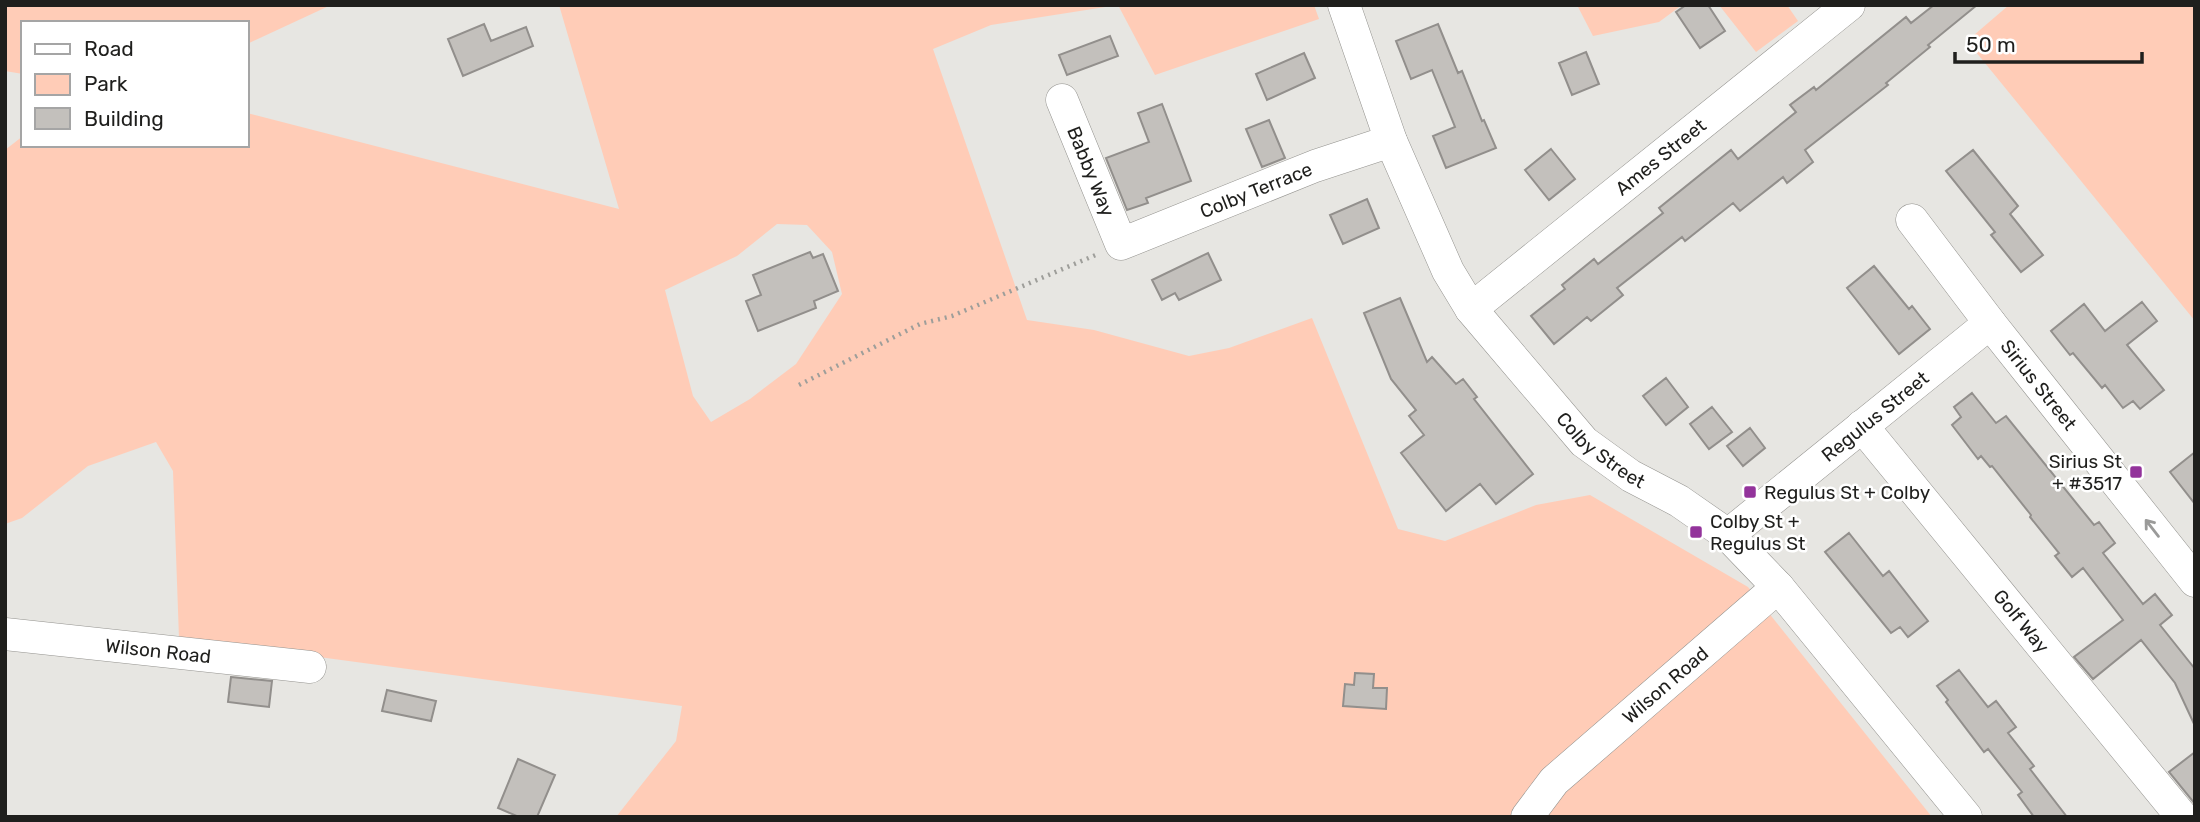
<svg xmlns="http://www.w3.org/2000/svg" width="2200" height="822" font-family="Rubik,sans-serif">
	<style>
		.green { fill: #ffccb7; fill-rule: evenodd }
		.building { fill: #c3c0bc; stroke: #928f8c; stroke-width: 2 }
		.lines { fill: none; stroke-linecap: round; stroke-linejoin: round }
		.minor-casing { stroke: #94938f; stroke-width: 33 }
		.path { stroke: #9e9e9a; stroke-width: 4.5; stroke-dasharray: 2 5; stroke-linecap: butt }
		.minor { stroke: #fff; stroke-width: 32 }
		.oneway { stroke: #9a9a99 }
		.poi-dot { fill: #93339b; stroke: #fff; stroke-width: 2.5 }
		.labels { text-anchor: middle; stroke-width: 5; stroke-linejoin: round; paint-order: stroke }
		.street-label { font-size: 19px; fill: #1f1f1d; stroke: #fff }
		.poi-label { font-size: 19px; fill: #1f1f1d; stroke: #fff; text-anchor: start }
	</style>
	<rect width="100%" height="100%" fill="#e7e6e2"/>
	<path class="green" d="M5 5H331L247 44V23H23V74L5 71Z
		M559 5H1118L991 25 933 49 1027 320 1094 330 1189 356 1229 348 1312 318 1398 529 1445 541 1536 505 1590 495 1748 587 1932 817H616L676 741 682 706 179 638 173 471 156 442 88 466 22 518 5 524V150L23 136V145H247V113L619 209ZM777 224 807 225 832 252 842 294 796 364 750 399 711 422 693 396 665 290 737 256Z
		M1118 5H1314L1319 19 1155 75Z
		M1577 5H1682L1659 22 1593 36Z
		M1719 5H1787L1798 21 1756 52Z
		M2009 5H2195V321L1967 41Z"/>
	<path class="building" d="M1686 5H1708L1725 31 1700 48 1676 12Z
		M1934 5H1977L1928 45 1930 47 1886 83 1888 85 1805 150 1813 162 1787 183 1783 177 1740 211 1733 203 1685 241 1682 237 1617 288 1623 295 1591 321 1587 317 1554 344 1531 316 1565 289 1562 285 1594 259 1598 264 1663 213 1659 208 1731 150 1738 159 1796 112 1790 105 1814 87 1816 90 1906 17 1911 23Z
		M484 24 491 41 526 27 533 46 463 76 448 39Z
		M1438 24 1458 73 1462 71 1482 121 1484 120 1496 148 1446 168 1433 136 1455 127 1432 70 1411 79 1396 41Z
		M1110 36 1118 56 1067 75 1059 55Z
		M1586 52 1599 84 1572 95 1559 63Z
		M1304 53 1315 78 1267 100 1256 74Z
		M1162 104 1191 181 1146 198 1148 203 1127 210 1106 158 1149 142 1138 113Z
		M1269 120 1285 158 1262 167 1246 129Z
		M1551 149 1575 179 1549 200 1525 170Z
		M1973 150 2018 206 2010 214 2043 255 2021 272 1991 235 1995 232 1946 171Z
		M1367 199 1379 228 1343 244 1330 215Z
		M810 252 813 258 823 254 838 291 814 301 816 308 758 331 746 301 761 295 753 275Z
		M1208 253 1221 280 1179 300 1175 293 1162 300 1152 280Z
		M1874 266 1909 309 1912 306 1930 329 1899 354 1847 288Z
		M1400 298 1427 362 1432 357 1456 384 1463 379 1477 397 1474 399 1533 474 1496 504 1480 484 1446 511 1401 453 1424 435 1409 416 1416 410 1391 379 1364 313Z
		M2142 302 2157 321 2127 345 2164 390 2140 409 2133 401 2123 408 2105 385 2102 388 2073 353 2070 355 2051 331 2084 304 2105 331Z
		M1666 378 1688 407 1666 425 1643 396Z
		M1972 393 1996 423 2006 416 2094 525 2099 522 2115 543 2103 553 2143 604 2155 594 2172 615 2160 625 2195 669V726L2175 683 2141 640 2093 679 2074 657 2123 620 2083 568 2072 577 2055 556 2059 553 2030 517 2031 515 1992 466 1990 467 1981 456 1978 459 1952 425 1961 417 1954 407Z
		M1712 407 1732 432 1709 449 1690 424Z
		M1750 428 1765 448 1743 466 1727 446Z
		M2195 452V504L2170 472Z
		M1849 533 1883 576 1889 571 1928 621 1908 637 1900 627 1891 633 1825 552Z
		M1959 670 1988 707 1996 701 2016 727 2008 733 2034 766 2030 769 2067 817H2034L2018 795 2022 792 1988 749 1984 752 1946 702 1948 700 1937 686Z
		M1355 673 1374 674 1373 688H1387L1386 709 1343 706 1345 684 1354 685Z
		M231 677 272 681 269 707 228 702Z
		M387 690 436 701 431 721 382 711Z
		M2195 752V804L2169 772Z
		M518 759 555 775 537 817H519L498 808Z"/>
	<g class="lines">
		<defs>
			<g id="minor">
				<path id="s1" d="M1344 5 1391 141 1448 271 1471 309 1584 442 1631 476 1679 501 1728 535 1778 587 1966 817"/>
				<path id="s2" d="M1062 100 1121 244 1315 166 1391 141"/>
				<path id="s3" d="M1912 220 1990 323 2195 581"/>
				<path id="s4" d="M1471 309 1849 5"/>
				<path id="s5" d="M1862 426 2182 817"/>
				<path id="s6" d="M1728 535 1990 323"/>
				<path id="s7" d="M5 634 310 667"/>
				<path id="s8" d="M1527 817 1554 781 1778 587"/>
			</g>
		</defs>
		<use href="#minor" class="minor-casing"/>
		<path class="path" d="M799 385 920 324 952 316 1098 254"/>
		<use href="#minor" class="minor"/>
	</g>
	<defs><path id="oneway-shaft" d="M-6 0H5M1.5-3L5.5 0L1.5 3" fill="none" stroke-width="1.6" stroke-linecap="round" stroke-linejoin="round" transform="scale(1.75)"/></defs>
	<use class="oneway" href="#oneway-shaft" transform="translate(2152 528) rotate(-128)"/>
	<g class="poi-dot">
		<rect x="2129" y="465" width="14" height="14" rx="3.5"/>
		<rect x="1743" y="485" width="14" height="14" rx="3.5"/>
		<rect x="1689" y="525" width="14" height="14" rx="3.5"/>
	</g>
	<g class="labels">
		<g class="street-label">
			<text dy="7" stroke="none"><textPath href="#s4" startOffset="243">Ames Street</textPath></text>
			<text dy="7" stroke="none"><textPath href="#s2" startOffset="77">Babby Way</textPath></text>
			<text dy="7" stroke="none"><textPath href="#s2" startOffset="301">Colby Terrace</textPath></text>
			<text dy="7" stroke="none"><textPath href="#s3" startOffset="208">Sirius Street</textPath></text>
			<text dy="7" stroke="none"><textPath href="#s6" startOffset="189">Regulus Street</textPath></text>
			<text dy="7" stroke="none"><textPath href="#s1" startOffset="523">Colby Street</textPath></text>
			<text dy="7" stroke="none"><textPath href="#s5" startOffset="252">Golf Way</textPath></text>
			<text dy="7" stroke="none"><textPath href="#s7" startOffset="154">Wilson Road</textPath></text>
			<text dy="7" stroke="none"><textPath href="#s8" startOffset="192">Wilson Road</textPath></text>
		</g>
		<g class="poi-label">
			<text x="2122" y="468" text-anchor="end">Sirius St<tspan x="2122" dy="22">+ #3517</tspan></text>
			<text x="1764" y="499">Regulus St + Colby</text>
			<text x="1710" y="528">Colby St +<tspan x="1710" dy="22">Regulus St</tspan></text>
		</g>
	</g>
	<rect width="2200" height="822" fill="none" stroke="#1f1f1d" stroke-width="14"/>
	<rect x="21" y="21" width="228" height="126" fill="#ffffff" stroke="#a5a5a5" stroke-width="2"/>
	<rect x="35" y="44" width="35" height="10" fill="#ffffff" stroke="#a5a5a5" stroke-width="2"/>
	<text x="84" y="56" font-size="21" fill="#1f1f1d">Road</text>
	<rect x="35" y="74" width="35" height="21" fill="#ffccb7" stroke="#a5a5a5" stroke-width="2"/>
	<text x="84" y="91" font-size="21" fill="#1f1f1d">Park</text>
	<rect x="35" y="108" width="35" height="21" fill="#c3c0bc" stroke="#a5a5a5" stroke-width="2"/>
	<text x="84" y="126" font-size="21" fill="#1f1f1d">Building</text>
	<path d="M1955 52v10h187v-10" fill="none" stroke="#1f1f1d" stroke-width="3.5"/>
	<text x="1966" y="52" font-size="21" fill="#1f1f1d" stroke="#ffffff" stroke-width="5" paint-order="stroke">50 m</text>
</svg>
══════════════════════════════
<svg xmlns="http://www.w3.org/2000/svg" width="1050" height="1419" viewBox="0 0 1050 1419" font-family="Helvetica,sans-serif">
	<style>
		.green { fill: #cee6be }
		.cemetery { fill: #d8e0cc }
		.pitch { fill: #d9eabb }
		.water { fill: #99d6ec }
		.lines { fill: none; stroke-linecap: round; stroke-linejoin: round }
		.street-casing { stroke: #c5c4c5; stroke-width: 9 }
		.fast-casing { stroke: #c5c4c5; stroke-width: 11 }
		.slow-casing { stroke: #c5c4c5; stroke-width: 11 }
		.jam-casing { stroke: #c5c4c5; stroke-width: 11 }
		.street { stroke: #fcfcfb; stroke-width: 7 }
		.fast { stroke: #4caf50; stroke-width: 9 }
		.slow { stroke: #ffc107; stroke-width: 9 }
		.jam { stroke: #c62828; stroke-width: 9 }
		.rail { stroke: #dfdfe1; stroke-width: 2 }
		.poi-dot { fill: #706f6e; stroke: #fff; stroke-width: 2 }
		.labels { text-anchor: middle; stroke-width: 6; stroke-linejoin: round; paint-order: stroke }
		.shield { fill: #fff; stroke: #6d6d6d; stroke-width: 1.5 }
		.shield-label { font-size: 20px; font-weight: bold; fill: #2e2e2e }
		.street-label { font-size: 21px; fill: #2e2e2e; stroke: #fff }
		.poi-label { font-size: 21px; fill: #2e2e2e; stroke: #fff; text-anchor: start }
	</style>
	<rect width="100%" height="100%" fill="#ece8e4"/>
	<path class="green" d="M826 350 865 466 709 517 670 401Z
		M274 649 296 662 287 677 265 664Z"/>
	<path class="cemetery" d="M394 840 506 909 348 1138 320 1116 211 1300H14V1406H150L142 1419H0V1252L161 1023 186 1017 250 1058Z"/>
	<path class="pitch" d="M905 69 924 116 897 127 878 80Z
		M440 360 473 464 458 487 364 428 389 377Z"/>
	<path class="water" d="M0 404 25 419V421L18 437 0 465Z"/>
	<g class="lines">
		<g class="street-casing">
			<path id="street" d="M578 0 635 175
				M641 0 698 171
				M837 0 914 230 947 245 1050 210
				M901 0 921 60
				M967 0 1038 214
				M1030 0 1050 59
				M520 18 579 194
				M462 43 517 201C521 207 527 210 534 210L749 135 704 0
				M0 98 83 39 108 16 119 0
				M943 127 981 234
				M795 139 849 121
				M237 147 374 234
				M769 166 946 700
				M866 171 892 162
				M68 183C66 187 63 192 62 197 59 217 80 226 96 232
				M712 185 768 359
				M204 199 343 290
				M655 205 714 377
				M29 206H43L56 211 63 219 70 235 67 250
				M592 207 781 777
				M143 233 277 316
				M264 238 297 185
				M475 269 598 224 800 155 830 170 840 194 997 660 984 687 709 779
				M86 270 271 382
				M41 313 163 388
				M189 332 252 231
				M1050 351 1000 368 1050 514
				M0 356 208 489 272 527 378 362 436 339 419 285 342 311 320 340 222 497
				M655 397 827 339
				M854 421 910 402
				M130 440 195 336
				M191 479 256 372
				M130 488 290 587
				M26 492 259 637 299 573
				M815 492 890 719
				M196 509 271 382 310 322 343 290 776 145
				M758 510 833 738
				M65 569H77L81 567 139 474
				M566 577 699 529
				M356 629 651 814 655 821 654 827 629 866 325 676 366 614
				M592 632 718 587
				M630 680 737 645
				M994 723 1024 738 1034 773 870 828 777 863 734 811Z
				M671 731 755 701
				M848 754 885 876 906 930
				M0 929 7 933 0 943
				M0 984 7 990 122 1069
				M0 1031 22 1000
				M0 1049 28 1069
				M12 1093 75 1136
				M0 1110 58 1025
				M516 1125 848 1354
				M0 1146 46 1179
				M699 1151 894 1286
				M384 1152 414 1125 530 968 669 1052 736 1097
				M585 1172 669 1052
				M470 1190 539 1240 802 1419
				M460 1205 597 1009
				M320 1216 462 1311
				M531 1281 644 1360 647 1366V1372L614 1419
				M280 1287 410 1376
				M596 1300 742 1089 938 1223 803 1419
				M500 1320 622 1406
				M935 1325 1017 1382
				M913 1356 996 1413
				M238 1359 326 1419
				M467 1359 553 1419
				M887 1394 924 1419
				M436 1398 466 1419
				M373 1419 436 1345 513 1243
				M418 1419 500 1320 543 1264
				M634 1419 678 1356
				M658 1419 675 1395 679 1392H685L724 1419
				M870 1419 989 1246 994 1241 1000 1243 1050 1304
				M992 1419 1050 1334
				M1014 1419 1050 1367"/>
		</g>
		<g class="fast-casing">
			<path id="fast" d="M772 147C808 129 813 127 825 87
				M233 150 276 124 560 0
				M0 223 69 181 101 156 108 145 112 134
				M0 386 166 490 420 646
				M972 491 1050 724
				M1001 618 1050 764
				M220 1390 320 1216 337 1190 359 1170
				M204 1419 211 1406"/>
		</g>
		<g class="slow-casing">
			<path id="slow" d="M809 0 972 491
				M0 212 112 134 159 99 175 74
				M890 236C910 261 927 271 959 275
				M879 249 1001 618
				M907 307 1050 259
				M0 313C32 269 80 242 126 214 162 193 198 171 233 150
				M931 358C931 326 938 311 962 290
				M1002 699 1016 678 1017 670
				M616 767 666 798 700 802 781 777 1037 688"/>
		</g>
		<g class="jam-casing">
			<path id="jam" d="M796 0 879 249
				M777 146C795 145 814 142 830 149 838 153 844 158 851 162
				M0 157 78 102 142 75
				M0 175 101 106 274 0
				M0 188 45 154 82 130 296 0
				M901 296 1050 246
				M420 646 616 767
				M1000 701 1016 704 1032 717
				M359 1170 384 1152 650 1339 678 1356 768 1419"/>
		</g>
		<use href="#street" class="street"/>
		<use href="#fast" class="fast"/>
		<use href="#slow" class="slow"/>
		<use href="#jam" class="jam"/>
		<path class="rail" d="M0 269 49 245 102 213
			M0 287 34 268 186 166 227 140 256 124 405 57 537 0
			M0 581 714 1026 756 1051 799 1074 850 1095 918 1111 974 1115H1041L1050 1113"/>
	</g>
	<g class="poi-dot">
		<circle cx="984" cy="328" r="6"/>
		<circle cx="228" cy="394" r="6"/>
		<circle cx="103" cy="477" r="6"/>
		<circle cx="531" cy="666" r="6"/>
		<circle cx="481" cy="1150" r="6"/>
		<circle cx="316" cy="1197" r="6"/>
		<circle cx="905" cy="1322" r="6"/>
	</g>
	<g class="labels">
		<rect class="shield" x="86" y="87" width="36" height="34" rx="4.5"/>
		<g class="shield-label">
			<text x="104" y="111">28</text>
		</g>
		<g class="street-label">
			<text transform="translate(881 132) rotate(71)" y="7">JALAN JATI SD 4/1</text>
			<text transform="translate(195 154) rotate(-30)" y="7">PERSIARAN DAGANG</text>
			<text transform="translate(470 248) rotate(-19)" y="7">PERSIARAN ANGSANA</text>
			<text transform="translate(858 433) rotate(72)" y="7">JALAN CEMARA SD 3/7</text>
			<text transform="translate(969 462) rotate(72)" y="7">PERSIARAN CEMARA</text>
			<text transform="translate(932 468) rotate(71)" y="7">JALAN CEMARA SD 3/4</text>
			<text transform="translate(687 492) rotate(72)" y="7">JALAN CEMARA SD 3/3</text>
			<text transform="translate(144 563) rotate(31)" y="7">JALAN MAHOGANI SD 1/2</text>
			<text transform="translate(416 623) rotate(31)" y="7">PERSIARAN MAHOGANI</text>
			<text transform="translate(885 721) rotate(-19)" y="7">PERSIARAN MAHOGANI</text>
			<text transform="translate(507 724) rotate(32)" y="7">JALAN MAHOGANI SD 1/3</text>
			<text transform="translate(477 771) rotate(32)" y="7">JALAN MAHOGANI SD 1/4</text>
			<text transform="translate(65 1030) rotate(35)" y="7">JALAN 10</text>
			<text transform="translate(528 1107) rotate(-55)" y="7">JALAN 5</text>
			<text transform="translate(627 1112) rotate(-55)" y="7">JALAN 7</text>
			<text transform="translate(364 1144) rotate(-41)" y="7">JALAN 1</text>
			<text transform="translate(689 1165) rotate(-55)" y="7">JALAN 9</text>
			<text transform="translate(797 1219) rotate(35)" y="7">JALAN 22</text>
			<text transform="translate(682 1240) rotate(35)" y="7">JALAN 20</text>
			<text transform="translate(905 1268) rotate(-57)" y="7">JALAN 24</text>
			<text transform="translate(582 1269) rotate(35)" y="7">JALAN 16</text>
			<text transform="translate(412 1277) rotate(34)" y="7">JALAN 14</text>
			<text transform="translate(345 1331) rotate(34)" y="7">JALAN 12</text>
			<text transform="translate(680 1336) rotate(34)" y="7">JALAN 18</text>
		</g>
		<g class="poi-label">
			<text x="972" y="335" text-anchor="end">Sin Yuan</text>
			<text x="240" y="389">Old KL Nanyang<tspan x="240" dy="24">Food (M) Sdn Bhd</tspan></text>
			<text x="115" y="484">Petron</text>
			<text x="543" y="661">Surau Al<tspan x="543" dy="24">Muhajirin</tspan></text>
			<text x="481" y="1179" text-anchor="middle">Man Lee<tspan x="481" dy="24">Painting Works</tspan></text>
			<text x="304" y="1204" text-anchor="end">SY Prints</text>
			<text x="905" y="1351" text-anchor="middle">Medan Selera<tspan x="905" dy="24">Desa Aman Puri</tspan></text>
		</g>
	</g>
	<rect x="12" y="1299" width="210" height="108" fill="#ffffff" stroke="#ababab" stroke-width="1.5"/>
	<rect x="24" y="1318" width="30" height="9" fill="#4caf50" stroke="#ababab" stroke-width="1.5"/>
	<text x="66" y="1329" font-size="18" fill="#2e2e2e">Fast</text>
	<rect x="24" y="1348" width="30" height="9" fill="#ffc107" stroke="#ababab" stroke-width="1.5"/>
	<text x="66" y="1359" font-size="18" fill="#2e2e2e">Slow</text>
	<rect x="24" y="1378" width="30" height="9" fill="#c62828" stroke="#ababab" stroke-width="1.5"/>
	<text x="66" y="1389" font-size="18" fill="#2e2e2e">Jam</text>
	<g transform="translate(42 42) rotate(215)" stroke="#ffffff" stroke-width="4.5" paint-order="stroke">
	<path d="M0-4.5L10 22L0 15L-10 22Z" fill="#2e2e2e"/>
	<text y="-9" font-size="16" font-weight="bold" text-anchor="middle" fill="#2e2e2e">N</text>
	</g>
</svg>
══════════════════════════════
▶ **Exercise aim**
Could you write out, exactly as they stand, only the lines above that begin at the line with "M592 207 781 777" and stop after the line with "M634 1419 678 1356"?

▶ **Response to this exercise**
				M592 207 781 777
				M143 233 277 316
				M264 238 297 185
				M475 269 598 224 800 155 830 170 840 194 997 660 984 687 709 779
				M86 270 271 382
				M41 313 163 388
				M189 332 252 231
				M1050 351 1000 368 1050 514
				M0 356 208 489 272 527 378 362 436 339 419 285 342 311 320 340 222 497
				M655 397 827 339
				M854 421 910 402
				M130 440 195 336
				M191 479 256 372
				M130 488 290 587
				M26 492 259 637 299 573
				M815 492 890 719
				M196 509 271 382 310 322 343 290 776 145
				M758 510 833 738
				M65 569H77L81 567 139 474
				M566 577 699 529
				M356 629 651 814 655 821 654 827 629 866 325 676 366 614
				M592 632 718 587
				M630 680 737 645
				M994 723 1024 738 1034 773 870 828 777 863 734 811Z
				M671 731 755 701
				M848 754 885 876 906 930
				M0 929 7 933 0 943
				M0 984 7 990 122 1069
				M0 1031 22 1000
				M0 1049 28 1069
				M12 1093 75 1136
				M0 1110 58 1025
				M516 1125 848 1354
				M0 1146 46 1179
				M699 1151 894 1286
				M384 1152 414 1125 530 968 669 1052 736 1097
				M585 1172 669 1052
				M470 1190 539 1240 802 1419
				M460 1205 597 1009
				M320 1216 462 1311
				M531 1281 644 1360 647 1366V1372L614 1419
				M280 1287 410 1376
				M596 1300 742 1089 938 1223 803 1419
				M500 1320 622 1406
				M935 1325 1017 1382
				M913 1356 996 1413
				M238 1359 326 1419
				M467 1359 553 1419
				M887 1394 924 1419
				M436 1398 466 1419
				M373 1419 436 1345 513 1243
				M418 1419 500 1320 543 1264
				M634 1419 678 1356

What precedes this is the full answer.